The movie is about a girl, named Ree, played by oscar nominated actress jennifer lawrence. Ree spends the movie searching for her father. She lives at home with her looney bin mother and her two younger siblings. she is basically raising the young ones all by herself. her father apparently put up their house in order to pay his bail and make it to a courthouse appearance and has now skipped town. or something like that. nobody really knows where he is, but so long as he doesn’t show up in court, the county is going to take the house away from the family.

 

And that’s where the problem starts for Ree. she needs to find her father and get him to come in. that’s her mission. and so she sets off, like any classic hero tale, with a goal in mind, and leaves her home to begin her quest. it’s a very simple initial premise, and that’s a good thing. no need to be all fancy and start off with flashbacks or anything like that. this movie keeps it real and tells it like it is, and it starts things off right away with announcing the mission and setting it’s character off on her way.

 

unfortunately, for the next half an hour, that mission seems to go absolutely nowhere at all.
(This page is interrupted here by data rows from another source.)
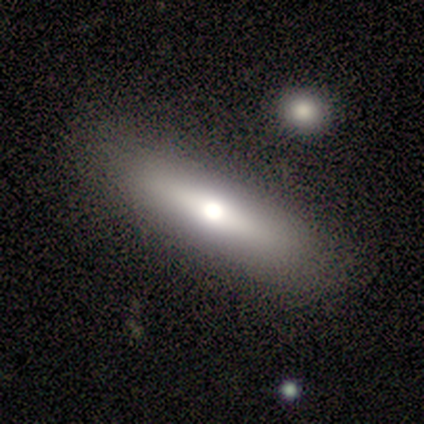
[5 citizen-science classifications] Smooth or featured: smooth — 60% (featured or disk — 40%)
How rounded: cigar-shaped — 100%
Merging: none — 80% (minor disturbance — 20%)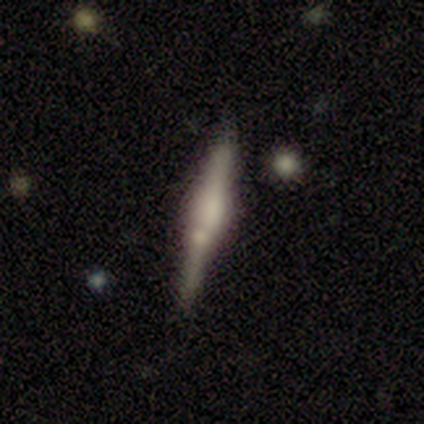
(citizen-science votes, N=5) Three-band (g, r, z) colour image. It shows a smooth galaxy with no disk features (60%) that is cigar-shaped (67%). Merging: none (80%).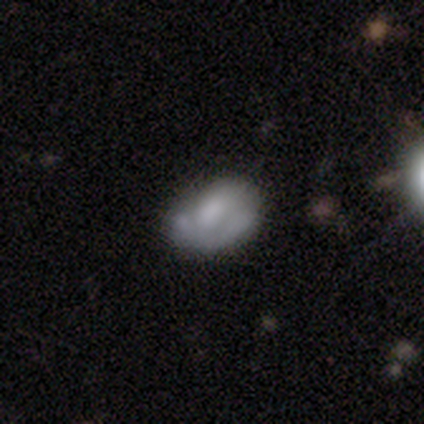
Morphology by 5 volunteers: smooth_or_featured: smooth (p=0.40) [tied with: featured or disk p=0.40]
how_rounded: in between (p=1.00)
merging: none (p=0.50) [tied with: major disturbance p=0.50]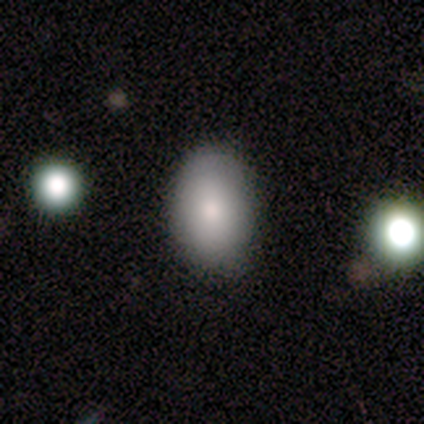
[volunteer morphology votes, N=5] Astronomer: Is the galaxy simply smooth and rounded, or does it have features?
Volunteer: smooth — 100%.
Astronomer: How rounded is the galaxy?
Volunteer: in between — 80%.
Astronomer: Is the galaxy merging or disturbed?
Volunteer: none — 80%.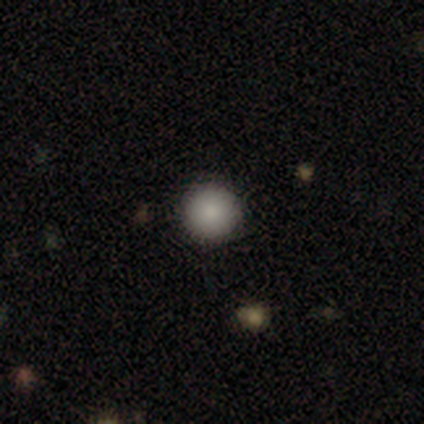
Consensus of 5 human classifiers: This appears to be a smooth galaxy with no disk features (60%) that is round (100%). Merging: none (100%).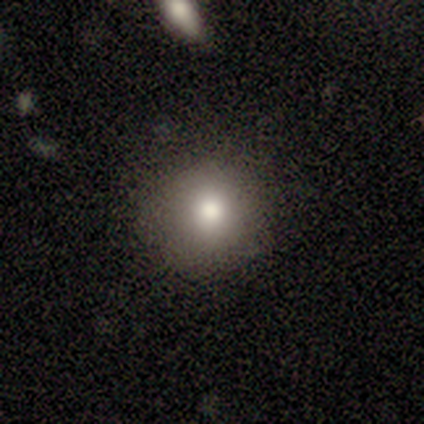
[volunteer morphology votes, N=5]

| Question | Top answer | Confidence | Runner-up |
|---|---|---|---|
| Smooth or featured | smooth | 100% | — |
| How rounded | round | 100% | — |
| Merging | none | 100% | — |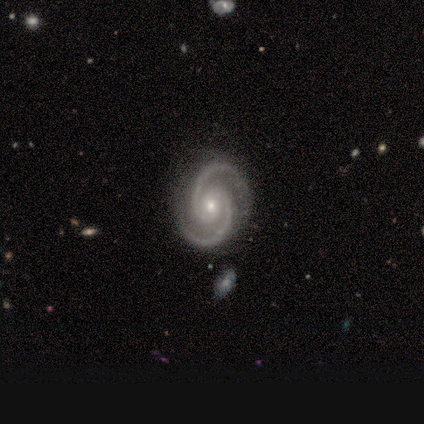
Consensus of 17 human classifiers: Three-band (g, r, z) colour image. It shows a featured or disk galaxy (88%) with no bar (80%), 2 (100%) medium (60%) spiral arms (100%) and a small central bulge (60%). Merging: none (100%).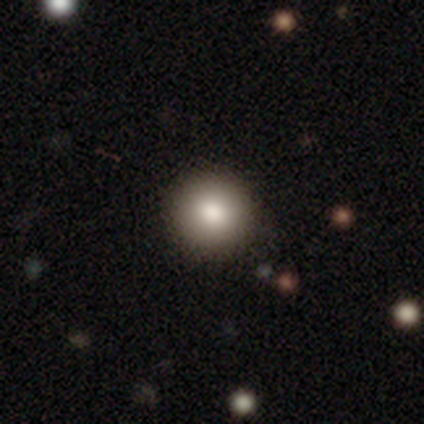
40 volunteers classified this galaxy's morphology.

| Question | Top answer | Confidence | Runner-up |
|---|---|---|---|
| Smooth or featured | smooth | 90% | featured or disk (5%) |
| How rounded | round | 94% | in between (6%) |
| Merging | none | 68% | — |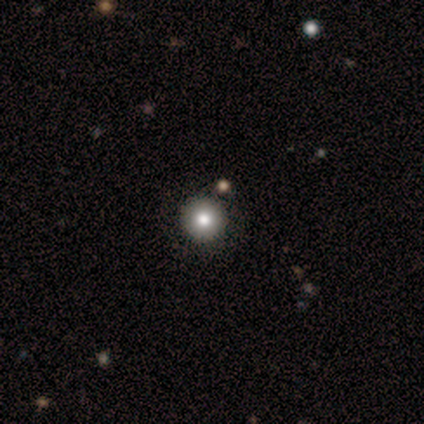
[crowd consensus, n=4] This is possibly a smooth galaxy (50%). How rounded: clearly round (100%). Merging: likely none (67%).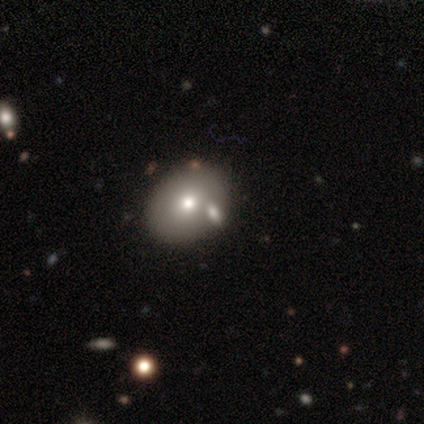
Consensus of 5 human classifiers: smooth-or-featured: star or artifact: 60% | smooth: 20% | featured or disk: 20%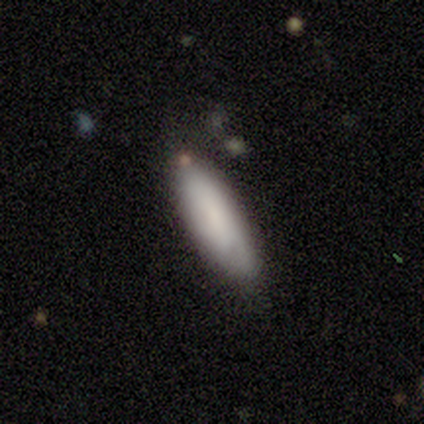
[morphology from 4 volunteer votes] Smooth or featured? smooth (75%)
How rounded? in between (100%)
Merging? none (75%)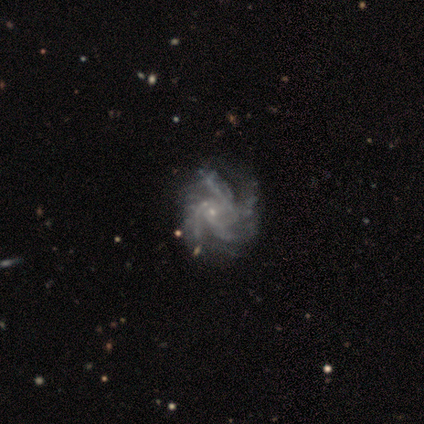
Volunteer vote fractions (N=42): This is clearly a featured or disk galaxy (93%). It is clearly not viewed edge-on (100%). Bar: likely no (79%). Spiral arm pattern: clearly yes (100%). Spiral arm count: possibly 4 (54%). Spiral winding: marginally medium (41%). Central bulge: likely small (77%). Merging: marginally none (42%).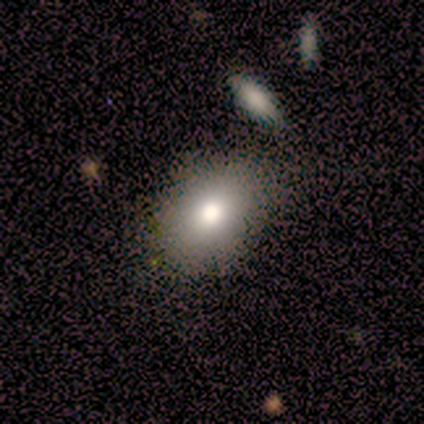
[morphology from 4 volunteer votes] smooth_or_featured: smooth (p=0.75) [alt: featured or disk p=0.25]
how_rounded: in between (p=0.67) [alt: round p=0.33]
merging: none (p=1.00)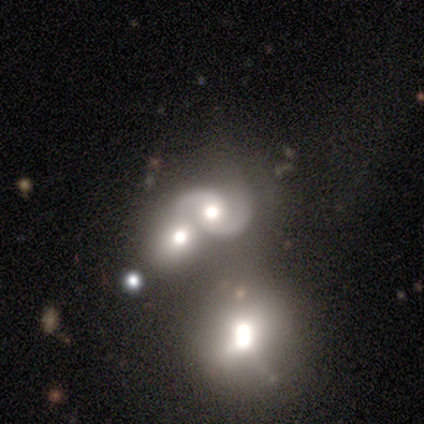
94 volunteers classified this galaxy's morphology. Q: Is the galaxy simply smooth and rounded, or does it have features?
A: featured or disk — 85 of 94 (90%).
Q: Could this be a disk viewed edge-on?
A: no — 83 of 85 (98%).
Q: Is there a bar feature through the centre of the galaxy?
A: no — 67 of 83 (81%).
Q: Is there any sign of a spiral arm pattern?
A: yes — 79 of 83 (95%).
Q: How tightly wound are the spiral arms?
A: medium — 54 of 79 (68%).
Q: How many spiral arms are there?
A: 2 — 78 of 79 (99%).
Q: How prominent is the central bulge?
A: moderate — 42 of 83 (51%).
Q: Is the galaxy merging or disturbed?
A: merger — 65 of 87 (75%).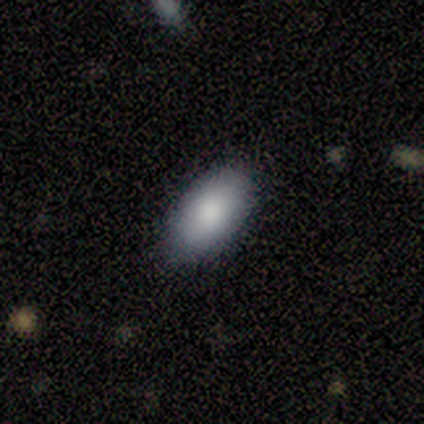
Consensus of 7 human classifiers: smooth_or_featured: smooth (p=0.71) [alt: featured or disk p=0.29]
how_rounded: in between (p=1.00)
merging: none (p=0.57) [alt: minor disturbance p=0.43]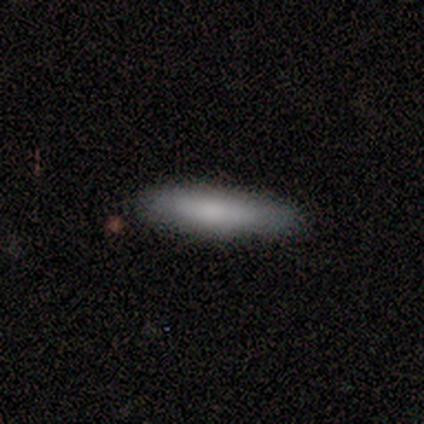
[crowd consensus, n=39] A smooth galaxy with no disk features (79%) that is cigar-shaped (87%).

Vote fractions:
- Smooth or featured? smooth: 79% / featured or disk: 15% / star or artifact: 5%
- How rounded? cigar-shaped: 87% / in between: 13% / round: 0%
- Merging? none: 92% / minor disturbance: 3% / major disturbance: 3% / merger: 3%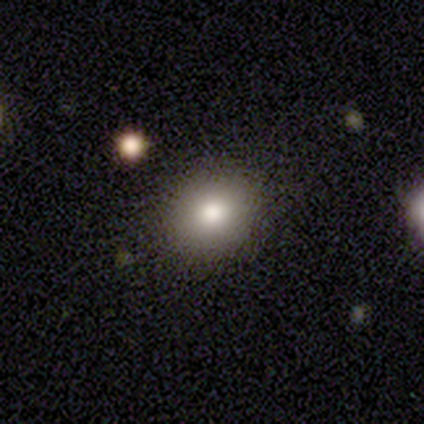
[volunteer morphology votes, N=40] This appears to be a smooth galaxy with no disk features (80%) that is round (78%). Merging: none (88%).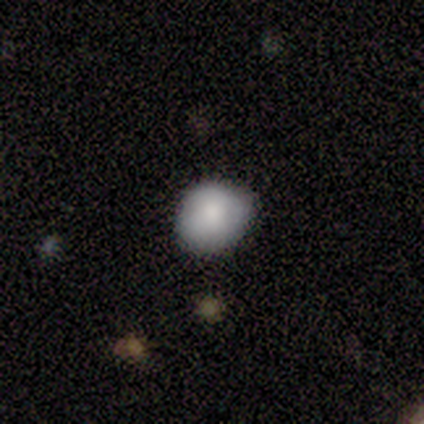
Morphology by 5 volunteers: A smooth galaxy with no disk features (100%) that is round (80%). Merging: none (80%).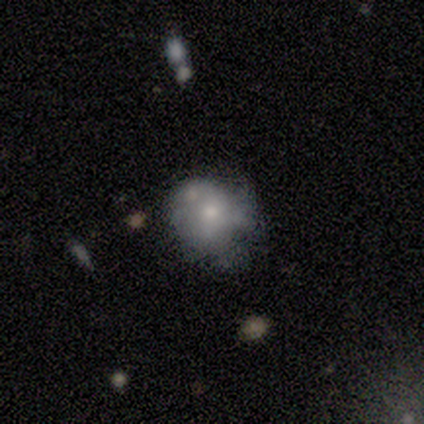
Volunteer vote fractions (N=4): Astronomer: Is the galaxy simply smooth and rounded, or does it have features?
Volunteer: smooth — 50%.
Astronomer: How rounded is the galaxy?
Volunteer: round — 100%.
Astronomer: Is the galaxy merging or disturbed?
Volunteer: none — 33%, tied with minor disturbance and major disturbance at 33%.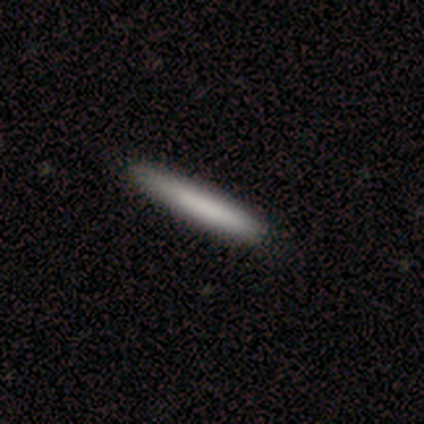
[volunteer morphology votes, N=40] smooth-or-featured: smooth: 78% | featured or disk: 20% | star or artifact: 2%
  how-rounded: cigar-shaped: 100% | round: 0% | in between: 0%
  merging: none: 69% | minor disturbance: 5% | major disturbance: 0% | merger: 0%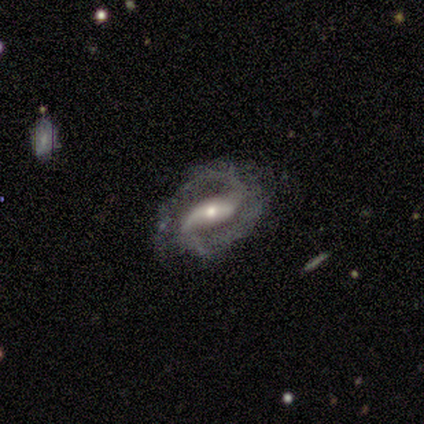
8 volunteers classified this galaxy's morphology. A featured or disk galaxy (100%) with a strong bar (75%), 2 (100%) medium (62%) spiral arms (100%) and a moderate central bulge (50%).

Vote fractions:
- Smooth or featured? featured or disk: 100% / smooth: 0% / star or artifact: 0%
- Edge-on disk? no: 100% / yes: 0%
- Bar? strong: 75% / weak: 12% / no: 12%
- Spiral arms? yes: 100% / no: 0%
- Spiral winding? medium: 62% / tight: 25% / loose: 12%
- Spiral arm count? 2: 100% / 1: 0% / 3: 0% / 4: 0% / more than 4: 0% / can't tell: 0%
- Bulge size? moderate: 50% / small: 38% / none: 12% / dominant: 0% / large: 0%
- Merging? none: 50% (tied) / minor disturbance: 50% (tied) / major disturbance: 0% / merger: 0%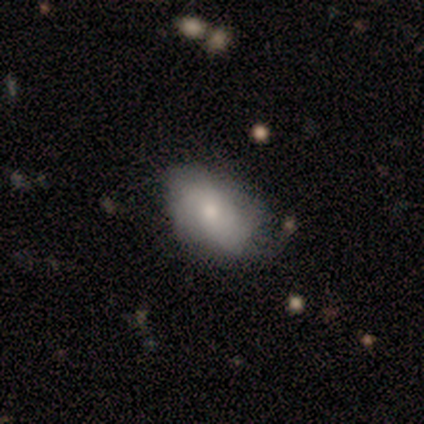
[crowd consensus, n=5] Smooth or featured: smooth — 80% (featured or disk — 20%)
How rounded: in between — 75% (cigar-shaped — 25%)
Merging: none — 60% (minor disturbance — 40%)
Ree goes from place to place and visits neighbors asking questions, but gets no answers or even clues. some mystery. many of the characters she comes across are similar to each other, which makes it all just kind of blend together as one mish-mosh of nothingness. and nobody is especially nice to her either, which doesn’t help. she goes to see her uncle, tear drop (oscar nominated john hawkes), and he is just like the rest, unwilling to help.

 

well, as it turns out there is a secret there, that the main character knows, but the movie cleverly hides from the audience for a while. the secret is about something the father did, that explains why people aren’t really in such a hurry to help Ree out. And once the movie crosses about the half way point, we get a pretty big scene where ree meets some trouble of her own, and suddenly things are a lot more interesting.

 

this is one of those movies where it’s difficult to say much about it without giving things away. I’m not one to shout out the word “spoilers,” and assume that the only people reading from then on are those who already saw the movie. that’s kind of ridiculous if you ask me, since this is mostly written for people who want to know if they or should not see the movie. and so i won’t give away what is so disturbing, as it is basically the ending or climax of the film.

 

Instead I’ll say that questions do get answered, but not in the way that ree or even the audience could have ever expected. for whatever reason, whether it is the influence of tear drop (who does seem to care after all), or the people of the town, answers do start to get cleared up and come to the surface. tear drop has a couple of good scenes himself, like one where he basically has a stand off against a police officer while sitting in his car. and i love the follow up conversation the next day between ree and the officer who wants to make sure it doesn’t go around town that he was the one who backed down.

 

I could have gone without the scenes of ripping apart and removing the organs of a squirrel, but i guess they served their purpose, which was to show just how bad things were for this family. this is certainly a hard movie to deal with, showing depravity and run down people living unpleasant lives.

 

I enjoyed where the second half of the movie went. the “disturbing” parts were actually some of the better moments of the film, because they were memorable and different. and like the critics, i can appreciate that. the last thing anybody wants to see is the same thing they’ve seen before, over and over again, and this movie is certainly not that. it is absolutely a mystery that answers it’s questions in ways that are smart and also unpredictable.

 

but what doesn’t work for me is the first half of the film, where poor ree really does go from place to place without getting any answers. I would have much preferred it if she got small clues that led her from one place to the next, or even red herrings, that seemed to be amounting to something. that first half wasn’t terrible or anything, but it did slow the movie down quite a bit. the second half was nearly good enough to make up for it, but not quite.